(SELECTED PASSAGE)
In 2016, I wrote an article for the April/May edition of Classic Arms & Militaria investigating the more personal aspects of the life of Jacob Snider. This offered information that was not previously widely available, largely owing to the unexpected discovery of the papers held in the New York Public Library which had been gifted in 1934 by Mrs Irving McKesson (Snider’s great-grandniece).

The material was sparse, but useful nonetheless.  Its discovery suggested that there could be other ‘family archives’ still to be recovered for other inventors and patentees associated with the firearms industry. The Snider article was followed by 'The Men Behind the Guns' (June/July issue), then by two dealing with James Paris Lee and those who had helped him, including family members. The Lee articles behenfited greatly from the assistance of Brad Lee Morris, who was able to supply copious details of the life of his great-great-grandfather.

These articles opened so many avenues of research that, thanks largely to the enthusiasm of Rob McDonnell of the Warner Group (, responsible for publishing Classic Arms & Militaria and The Armourer, the on-going 'Men Behind the Gun' series was created. This part of the Archiving Industry website, therefore, is dedicated to supporting the magazine articles by converting research that underpinned The Greenhill Dictionary of Guns and Gunmakers into easily accessible web pages.

Many men have been lost to history while others, all too often lacking the spark of genius, have become household names. Fortunately, growing enthusiasm for genealogy and greatly improved access to records (thanks to the Internet) help to fill some of the gaps.

Twenty years ago, when I was trying to complete the Greenhill Dictionary of Guns and Gunmakers (published in 2001), obtaining details was often difficult, invariably time-consuming, and potentially very costly. Now, of course, things have changed.

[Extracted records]
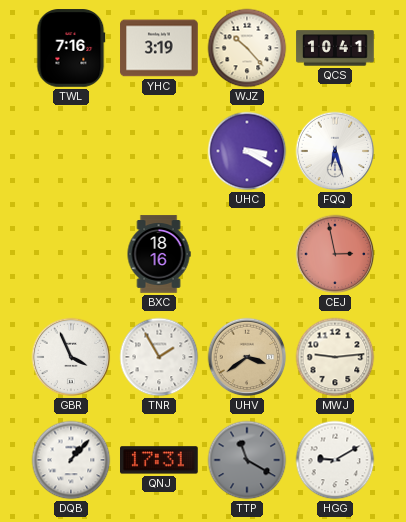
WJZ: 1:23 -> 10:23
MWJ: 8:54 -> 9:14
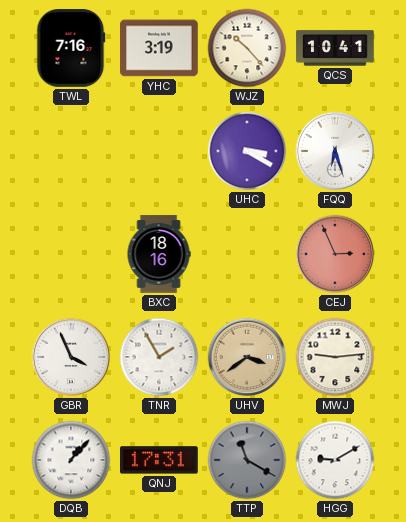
CEJ: 2:58 -> 2:56
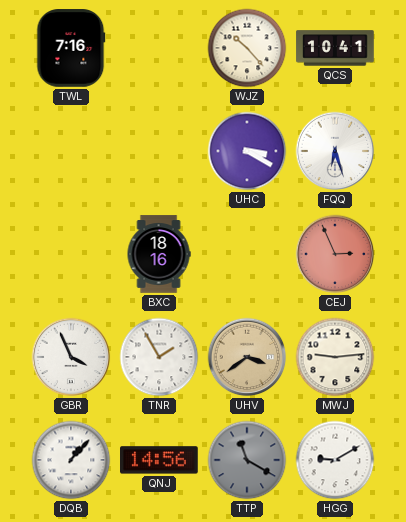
YHC: 3:19 -> none
QNJ: 17:31 -> 14:56
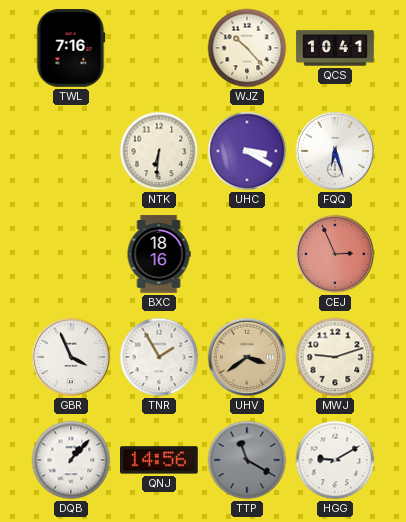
NTK: none -> 6:31
MWJ: 9:14 -> 9:12
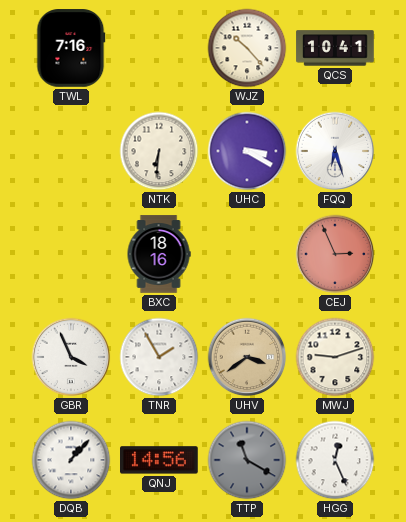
HGG: 9:10 -> 12:26
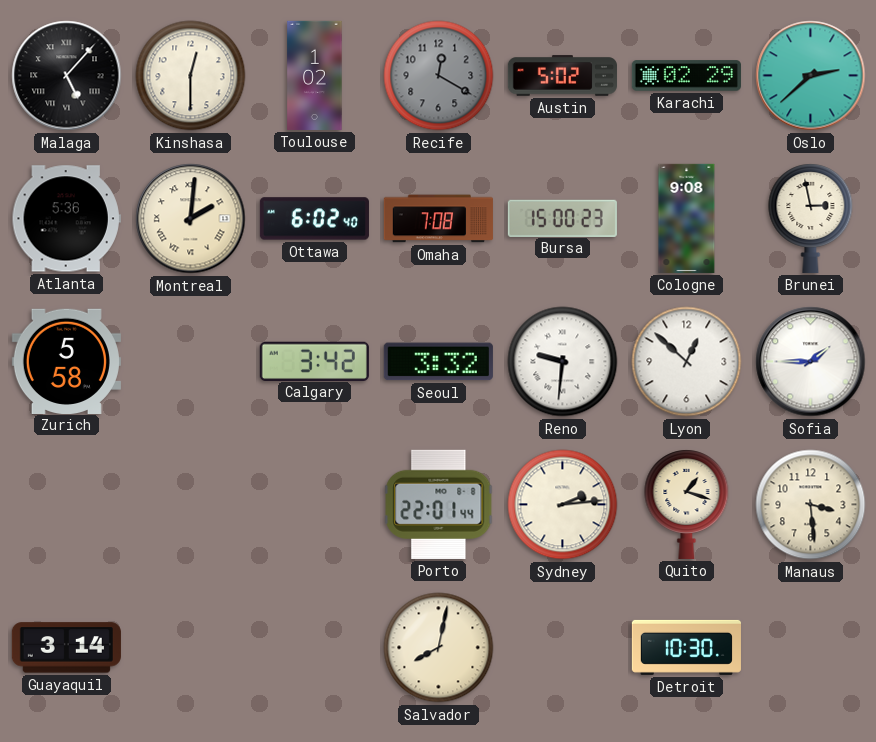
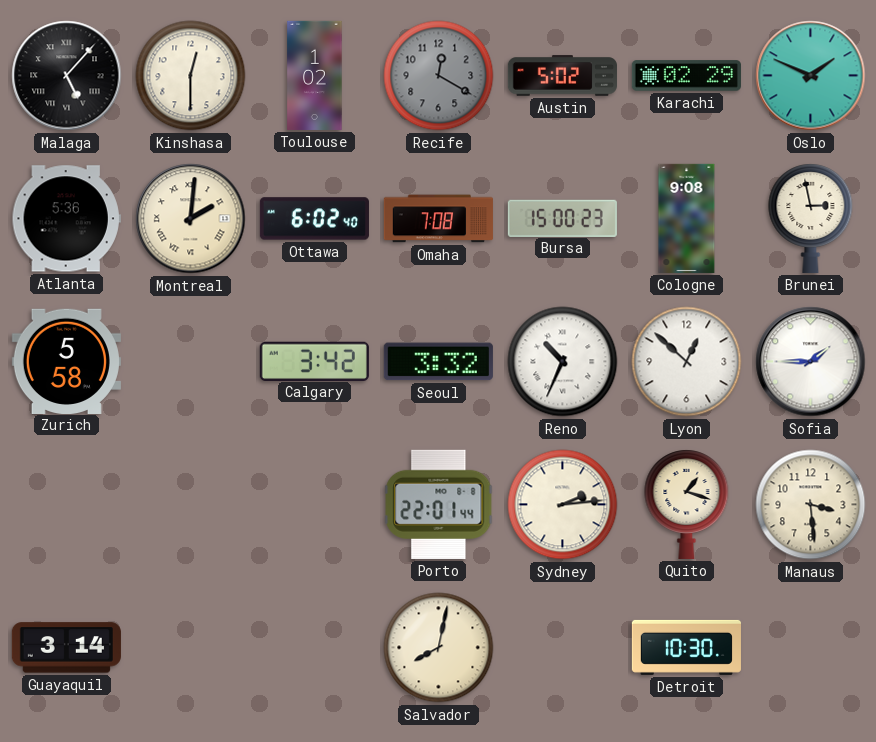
Oslo: 2:38 -> 1:49
Reno: 9:31 -> 10:34
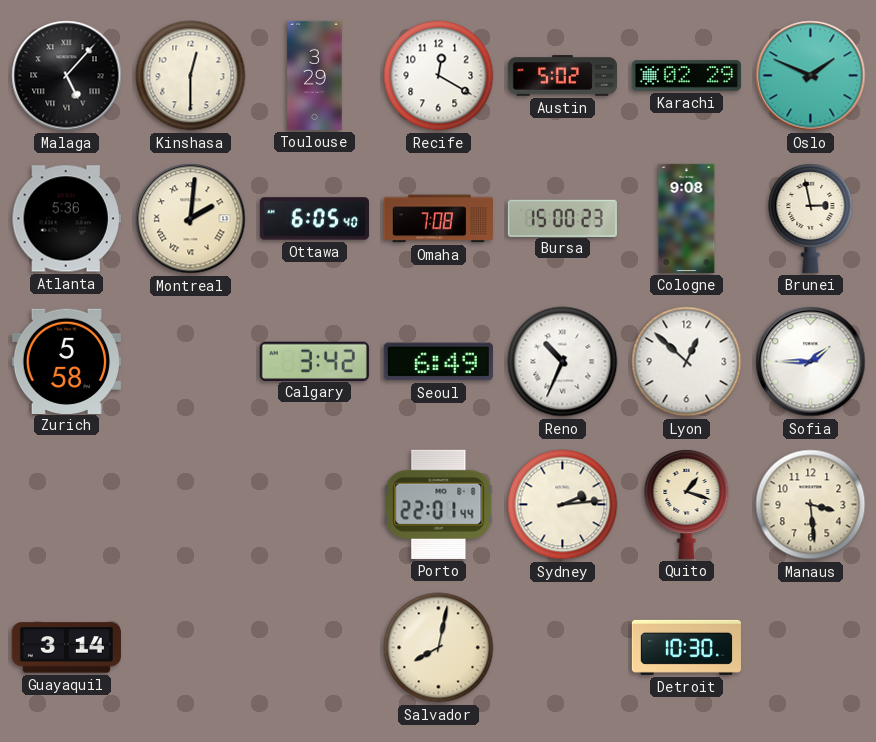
Toulouse: 1:02 -> 3:29
Recife dial: grey -> white
Ottawa: 6:02 -> 6:05
Seoul: 3:32 -> 6:49
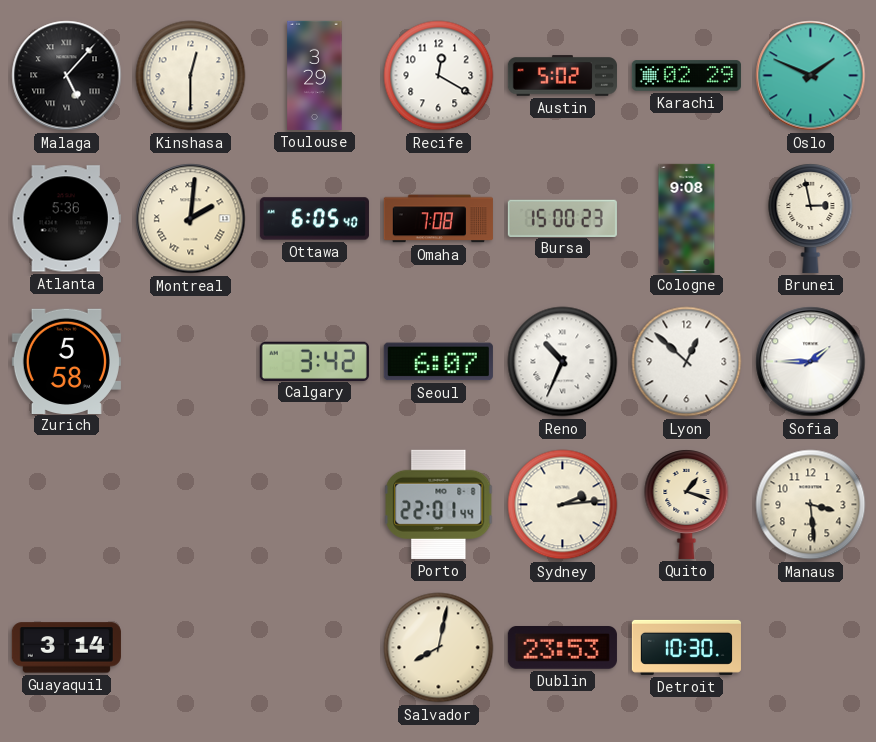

(WHAT IS NEEDED)
According to the passage on the "Men Behind the Gun" series, in what year were the papers held in the New York Public Library gifted, and by whom?

(OUTPUT)
They were gifted in 1934 by Mrs Irving McKesson, Snider's great-grandniece.